A diagnosis of syphilis is confirmed by serology or dark field microscopy of tissue; however, in clinical practice the latter is rarely used. The initial screening tests with high sensitivity are the nontreponemal serologies that include VDRL and RPR tests. The more specific confirmatory test uses treponemal serologies, including FTA-Abs and Treponemal pallidum particle agglutination (TPHA) tests. Given the high co-infection rate with HIV, standard of care should include HIV serologies when considering a new diagnosis of syphilis. In a 2011 systematic review of the literature, Joseph D. Tucker, MD, and colleagues found that in 101 cases of ocular syphilis and HIV, ocular syphilis led to the diagnosis of HIV in 62 percent of the cases. 

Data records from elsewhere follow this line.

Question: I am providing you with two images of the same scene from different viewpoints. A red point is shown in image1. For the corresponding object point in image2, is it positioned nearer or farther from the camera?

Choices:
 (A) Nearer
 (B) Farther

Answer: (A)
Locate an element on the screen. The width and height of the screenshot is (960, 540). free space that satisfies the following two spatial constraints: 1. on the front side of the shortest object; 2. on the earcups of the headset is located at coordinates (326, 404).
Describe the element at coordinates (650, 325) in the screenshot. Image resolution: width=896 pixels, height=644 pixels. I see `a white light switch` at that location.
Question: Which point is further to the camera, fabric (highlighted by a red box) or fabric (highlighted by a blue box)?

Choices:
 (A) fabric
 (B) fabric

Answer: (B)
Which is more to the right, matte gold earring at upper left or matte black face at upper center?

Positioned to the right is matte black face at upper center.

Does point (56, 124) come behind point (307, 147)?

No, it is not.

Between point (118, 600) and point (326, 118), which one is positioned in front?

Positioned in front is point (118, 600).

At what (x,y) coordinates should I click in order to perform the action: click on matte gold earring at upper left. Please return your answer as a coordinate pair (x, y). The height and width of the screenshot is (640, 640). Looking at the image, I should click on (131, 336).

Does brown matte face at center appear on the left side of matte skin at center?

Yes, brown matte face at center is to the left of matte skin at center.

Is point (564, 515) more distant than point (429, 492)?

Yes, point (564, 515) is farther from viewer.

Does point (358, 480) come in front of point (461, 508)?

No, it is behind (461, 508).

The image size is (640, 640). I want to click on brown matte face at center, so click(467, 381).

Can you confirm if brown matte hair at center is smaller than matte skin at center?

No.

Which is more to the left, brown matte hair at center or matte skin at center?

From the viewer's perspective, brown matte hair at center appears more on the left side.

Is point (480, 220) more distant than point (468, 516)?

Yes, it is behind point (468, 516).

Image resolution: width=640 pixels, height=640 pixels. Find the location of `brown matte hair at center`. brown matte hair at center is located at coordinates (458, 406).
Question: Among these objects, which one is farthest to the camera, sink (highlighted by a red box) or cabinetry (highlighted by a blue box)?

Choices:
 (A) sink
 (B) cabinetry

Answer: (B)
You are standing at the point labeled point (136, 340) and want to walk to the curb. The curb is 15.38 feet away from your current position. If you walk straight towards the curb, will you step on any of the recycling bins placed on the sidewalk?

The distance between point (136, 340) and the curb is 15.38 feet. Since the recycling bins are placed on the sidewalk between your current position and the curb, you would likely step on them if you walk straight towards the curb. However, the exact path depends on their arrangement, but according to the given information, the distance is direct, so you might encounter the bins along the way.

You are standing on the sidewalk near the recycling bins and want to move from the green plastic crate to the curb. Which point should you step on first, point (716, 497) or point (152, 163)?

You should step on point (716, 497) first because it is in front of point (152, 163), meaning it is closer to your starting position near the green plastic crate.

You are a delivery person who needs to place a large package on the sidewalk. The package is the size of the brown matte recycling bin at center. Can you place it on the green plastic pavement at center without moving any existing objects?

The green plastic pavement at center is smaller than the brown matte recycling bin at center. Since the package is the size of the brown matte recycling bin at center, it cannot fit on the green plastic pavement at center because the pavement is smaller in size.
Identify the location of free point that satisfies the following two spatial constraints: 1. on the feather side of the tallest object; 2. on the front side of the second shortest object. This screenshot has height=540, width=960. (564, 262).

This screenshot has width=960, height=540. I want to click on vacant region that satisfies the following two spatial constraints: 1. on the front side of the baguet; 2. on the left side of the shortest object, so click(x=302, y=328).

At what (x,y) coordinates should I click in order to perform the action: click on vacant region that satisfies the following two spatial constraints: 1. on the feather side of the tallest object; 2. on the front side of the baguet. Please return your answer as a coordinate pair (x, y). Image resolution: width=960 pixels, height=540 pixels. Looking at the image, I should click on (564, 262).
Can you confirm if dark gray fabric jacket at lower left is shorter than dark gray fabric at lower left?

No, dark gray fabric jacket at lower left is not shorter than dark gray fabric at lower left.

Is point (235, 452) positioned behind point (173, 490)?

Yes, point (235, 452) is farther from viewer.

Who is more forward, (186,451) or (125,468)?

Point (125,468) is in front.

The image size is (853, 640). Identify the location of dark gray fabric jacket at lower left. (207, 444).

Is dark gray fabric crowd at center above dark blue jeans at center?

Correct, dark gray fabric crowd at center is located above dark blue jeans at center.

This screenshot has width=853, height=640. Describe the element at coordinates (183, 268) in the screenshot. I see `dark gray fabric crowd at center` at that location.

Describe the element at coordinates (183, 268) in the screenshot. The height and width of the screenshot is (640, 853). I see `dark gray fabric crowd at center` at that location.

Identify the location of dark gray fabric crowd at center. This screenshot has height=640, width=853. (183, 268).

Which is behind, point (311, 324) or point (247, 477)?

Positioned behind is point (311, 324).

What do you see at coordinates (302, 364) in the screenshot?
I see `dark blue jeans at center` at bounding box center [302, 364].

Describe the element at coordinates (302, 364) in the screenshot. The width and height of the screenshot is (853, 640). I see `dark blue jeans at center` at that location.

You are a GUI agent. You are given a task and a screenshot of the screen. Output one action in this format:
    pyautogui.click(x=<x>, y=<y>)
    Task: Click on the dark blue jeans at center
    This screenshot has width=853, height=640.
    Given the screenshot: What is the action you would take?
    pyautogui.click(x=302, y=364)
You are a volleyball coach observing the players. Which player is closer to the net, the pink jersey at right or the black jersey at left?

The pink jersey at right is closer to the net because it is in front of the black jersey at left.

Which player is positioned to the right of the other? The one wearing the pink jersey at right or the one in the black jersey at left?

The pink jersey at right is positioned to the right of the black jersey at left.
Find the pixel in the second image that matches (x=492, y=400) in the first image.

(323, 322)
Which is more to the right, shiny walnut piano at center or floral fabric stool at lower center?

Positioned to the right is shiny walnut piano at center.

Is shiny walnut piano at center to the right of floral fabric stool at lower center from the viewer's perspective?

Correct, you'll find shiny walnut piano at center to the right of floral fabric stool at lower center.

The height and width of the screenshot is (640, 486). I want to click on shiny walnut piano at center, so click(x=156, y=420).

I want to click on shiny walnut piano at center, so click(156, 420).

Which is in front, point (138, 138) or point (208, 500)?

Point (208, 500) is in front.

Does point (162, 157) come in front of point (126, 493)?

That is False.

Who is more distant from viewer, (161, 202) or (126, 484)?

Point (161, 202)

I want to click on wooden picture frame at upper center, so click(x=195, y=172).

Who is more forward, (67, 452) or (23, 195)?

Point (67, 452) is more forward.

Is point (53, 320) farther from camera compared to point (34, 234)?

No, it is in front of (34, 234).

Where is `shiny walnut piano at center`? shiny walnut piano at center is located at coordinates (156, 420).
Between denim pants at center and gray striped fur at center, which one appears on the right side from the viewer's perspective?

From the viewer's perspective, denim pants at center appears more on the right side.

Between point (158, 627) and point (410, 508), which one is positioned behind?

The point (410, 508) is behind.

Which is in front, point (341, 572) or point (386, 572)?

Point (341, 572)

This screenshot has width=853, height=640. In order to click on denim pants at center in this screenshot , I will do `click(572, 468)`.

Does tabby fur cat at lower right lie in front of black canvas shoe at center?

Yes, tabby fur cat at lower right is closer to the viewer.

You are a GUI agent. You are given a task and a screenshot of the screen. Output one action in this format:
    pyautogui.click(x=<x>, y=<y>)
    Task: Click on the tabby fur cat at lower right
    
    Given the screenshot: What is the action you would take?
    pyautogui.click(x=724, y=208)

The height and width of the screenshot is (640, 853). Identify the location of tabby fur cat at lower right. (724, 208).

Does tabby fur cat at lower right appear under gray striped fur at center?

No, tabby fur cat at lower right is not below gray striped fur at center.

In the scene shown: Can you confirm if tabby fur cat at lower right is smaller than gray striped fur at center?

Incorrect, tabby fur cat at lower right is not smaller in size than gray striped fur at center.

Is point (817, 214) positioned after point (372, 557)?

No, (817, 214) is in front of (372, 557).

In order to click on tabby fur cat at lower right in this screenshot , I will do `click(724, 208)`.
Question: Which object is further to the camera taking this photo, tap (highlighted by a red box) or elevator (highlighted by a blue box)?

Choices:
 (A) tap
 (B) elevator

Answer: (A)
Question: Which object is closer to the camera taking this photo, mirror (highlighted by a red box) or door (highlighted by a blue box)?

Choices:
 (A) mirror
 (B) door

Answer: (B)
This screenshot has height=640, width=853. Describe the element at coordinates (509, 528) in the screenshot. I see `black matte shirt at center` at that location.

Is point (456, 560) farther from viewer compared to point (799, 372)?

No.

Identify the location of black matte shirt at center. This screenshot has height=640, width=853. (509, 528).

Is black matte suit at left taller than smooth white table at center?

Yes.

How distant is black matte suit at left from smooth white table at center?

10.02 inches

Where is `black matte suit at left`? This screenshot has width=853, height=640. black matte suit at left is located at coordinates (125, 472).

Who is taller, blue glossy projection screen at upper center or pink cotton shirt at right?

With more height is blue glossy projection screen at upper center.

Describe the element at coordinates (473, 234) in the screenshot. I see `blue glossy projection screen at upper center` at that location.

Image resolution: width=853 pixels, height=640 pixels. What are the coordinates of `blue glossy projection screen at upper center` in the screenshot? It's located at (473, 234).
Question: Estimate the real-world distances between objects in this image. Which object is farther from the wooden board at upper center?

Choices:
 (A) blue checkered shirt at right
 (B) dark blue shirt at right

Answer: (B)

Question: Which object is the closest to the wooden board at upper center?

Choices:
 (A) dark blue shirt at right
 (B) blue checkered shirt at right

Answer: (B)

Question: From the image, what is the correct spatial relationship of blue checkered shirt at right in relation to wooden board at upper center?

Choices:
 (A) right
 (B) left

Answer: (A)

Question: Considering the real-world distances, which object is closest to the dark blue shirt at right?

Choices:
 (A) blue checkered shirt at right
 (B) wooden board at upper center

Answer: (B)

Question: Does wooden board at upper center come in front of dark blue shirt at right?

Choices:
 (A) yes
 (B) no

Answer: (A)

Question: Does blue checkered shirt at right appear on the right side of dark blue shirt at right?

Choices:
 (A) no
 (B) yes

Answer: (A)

Lumbar puncture is not routine in the diagnostic workup for all stages of syphilis; however, it is indicated in the setting of neurosyphilis, patients with concerning neurologic findings in the setting of positive serologies, co-infection with HIV, and any patient with serological evidence of treatment failure despite standard-of-care treatment. Posterior segment manifestations of ocular syphilis often warrant further diagnostic testing including OCT and IVFA to further classify posterior syphilitic involvement as well as to evaluate response to treatment. 

Treatment of ocular syphilis is the same as the treatment for neurosyphilis. The CDC recommends two regimens dictated by patient reliability. The standard regimen is IV penicillin G given for 10 to 14 days. A highly compliant patient may also be treated with daily intramuscular procaine penicillin and oral probenecid four times a day for 10 to 14 days.

The rising incidence of ocular syphilis and co-infection with HIV exists in contrast to the declining incidence of other HIV-related infections in the post-HAART era, particularly CMV-retinitis. This has prompted recent studies and literature reviews to investigate differences in presentation, clinical course and overall outcome in these patients. Dr. Tucker’s group found that posterior segment manifestations were the most common initial presentation in the HIV-positive group with ocular syphilis, particularly posterior uveitis and optic neuritis. The group also found a statistically significant association between the increased incidence of posterior uveitis and a CD4 count of less than 200. Both Dr. Tucker’s group and David J. Browning MD, PhD, and colleagues did not find that HIV negatively affected response to treatment for neurosyphilis; however, there have been reports of delay in resolution of symptoms for up to a year in HIV-positive cohorts. 

CSF analysis may show pleocytosis as well as higher VDRL reactivity in the HIV-infected patient versus the non-HIV-infected patient. Post-treatment surveillance lumbar punctures are indicated when highly abnormal parameters are initially present in the CSF. HIV infection can slow the resolution of these parameters. Current CDC recommendations in the HIV-positive population dictate a consideration of retreatment if the CSF cell count has not decreased six months after initiating treatment, or if the CSF continues to show abnormalities two years after initiation of treatment.  

The author would like to thank James Vander, MD, of the Wills Eye Retina Service for his assistance with this case.